● Quoted text:
● ● ● ● ●

I have an evil hand.

I'm trying to type this with my left hand, because I don't want to alarm the hand or anything, let it know that I'm on to it, but there's definitely something going on there. It gets twitchy. Sometimes it selects bad songs on my ipod, and sometimes I catch it calling 1-900 numbers on the cell phone outside of our budget evening minutes. I'm not sure what I should do about this, but I'm sure that if I emailed Christian Kane and asked him what he does to control his evil hand, he could tell me. OTOH, it's hard to tell, because I'm fairly sure that his evil hand was behind this. WTF, Christian? Iron Maiden? No. No no no no.



I WON AN AWARD AN I AM DRNK AND YOU ARE ALL BEAUTIFUL PEOPEL. DOING AEFRIAL FINGWER DYTPCMN. FER SRS., LOVE YOU ALL. B BL TTYL. LOBVE WIGTH THE SXC AND WHEEEEEEEEEEEEE.

● ● ● ● ●

● Dataset rows:
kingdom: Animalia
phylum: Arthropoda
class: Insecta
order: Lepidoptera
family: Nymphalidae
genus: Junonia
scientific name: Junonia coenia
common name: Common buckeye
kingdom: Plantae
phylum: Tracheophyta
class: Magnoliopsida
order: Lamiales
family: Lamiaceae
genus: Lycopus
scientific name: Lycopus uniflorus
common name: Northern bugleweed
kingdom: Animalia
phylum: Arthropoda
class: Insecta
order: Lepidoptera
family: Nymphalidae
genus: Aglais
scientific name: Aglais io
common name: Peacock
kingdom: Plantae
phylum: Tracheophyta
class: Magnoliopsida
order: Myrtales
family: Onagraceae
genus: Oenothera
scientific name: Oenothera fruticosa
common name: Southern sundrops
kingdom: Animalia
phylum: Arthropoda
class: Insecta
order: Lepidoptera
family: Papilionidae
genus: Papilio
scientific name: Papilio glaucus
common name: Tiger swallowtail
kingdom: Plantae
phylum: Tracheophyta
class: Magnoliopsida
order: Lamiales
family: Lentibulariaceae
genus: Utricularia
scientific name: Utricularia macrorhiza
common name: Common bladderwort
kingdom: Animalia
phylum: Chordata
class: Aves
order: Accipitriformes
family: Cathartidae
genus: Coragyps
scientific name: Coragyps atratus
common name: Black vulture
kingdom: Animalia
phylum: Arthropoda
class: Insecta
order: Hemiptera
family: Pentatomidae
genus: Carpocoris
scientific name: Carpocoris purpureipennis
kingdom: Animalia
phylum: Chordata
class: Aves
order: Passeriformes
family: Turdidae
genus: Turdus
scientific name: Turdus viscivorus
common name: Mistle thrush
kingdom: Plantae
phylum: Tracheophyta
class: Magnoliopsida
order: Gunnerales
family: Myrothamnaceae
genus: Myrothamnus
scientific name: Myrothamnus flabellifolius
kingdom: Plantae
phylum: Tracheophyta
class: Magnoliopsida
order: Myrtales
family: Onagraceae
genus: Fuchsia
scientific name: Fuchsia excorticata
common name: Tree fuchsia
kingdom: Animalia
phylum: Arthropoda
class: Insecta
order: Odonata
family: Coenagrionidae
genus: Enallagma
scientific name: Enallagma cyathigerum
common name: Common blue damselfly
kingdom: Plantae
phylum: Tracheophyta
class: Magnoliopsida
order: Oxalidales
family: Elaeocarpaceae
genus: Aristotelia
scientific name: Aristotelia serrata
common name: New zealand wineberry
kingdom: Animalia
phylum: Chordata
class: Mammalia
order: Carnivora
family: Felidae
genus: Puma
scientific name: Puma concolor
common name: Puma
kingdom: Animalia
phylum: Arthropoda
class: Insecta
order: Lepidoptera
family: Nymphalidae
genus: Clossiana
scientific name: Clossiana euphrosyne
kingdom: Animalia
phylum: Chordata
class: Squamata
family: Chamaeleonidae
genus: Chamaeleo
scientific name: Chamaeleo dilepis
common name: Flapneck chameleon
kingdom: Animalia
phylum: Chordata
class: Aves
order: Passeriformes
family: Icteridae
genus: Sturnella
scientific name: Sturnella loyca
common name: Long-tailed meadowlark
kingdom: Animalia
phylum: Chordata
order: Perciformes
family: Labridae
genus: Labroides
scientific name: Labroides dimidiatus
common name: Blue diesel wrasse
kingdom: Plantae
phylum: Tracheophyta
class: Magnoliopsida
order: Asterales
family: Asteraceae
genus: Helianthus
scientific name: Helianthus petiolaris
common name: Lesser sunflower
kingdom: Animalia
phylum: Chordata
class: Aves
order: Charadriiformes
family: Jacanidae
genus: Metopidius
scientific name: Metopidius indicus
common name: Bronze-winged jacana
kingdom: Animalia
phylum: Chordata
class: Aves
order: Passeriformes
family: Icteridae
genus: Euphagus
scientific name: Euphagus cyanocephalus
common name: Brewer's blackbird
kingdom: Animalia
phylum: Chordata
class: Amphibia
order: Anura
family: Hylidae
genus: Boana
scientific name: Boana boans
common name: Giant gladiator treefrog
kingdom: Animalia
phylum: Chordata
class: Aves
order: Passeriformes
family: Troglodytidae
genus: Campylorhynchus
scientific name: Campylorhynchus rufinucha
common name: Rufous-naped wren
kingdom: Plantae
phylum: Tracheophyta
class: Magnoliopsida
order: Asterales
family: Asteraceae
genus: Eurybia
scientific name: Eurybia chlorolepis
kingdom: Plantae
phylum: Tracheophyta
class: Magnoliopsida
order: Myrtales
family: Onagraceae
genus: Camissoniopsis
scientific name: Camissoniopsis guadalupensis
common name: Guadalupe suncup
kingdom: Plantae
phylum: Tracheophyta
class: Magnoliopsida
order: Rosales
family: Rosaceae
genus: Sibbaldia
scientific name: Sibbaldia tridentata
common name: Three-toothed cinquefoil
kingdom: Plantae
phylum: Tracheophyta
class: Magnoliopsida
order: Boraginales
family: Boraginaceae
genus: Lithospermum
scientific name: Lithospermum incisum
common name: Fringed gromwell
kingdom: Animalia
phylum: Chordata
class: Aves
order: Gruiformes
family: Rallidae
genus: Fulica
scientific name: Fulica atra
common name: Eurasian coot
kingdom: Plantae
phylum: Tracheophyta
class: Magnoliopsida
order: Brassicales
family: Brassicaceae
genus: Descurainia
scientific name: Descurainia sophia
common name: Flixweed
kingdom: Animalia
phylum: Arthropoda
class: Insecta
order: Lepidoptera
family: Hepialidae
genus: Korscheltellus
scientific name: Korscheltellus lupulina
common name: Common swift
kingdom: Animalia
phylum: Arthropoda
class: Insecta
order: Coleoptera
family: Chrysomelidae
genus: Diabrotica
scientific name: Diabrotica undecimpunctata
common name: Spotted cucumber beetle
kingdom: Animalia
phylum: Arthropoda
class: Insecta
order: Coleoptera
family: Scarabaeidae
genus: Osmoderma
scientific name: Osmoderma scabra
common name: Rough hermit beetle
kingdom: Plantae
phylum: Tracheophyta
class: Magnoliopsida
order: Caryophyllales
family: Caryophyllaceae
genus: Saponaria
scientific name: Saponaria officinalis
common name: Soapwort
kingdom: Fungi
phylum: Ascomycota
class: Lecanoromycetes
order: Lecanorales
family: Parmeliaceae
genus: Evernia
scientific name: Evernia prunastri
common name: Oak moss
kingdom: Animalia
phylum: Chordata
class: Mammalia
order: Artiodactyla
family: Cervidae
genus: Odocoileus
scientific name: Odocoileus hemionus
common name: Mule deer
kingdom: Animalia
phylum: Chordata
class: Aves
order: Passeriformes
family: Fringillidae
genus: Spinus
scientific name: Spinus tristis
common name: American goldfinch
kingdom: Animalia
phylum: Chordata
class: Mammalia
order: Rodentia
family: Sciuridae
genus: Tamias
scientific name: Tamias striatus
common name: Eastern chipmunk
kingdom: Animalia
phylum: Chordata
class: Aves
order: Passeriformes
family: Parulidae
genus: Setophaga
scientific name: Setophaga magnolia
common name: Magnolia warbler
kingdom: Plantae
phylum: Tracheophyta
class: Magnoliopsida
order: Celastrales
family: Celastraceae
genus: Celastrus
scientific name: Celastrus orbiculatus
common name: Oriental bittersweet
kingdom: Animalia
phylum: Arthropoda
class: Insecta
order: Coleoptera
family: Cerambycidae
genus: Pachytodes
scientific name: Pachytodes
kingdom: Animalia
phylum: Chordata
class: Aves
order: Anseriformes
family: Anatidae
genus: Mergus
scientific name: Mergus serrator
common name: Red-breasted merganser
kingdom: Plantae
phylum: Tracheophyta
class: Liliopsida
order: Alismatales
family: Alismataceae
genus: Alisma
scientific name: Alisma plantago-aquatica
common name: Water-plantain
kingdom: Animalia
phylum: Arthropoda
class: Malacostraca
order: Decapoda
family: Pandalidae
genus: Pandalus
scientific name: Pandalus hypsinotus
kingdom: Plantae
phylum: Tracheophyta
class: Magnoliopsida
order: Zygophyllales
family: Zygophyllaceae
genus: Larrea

● ● ● ● ●

● Tasks to perform:
• a. In the post about the evil hand, what does the writer sometimes catch the hand doing with the cell phone?
• b. Reproduce the post about the evil hand word for word, starting with "I'm trying to" and going on through "No no no no.".

● Results of the tasks:
• a. Calling 1-900 numbers outside of the budget evening minutes.

• b.
I'm trying to type this with my left hand, because I don't want to alarm the hand or anything, let it know that I'm on to it, but there's definitely something going on there. It gets twitchy. Sometimes it selects bad songs on my ipod, and sometimes I catch it calling 1-900 numbers on the cell phone outside of our budget evening minutes. I'm not sure what I should do about this, but I'm sure that if I emailed Christian Kane and asked him what he does to control his evil hand, he could tell me. OTOH, it's hard to tell, because I'm fairly sure that his evil hand was behind this. WTF, Christian? Iron Maiden? No. No no no no.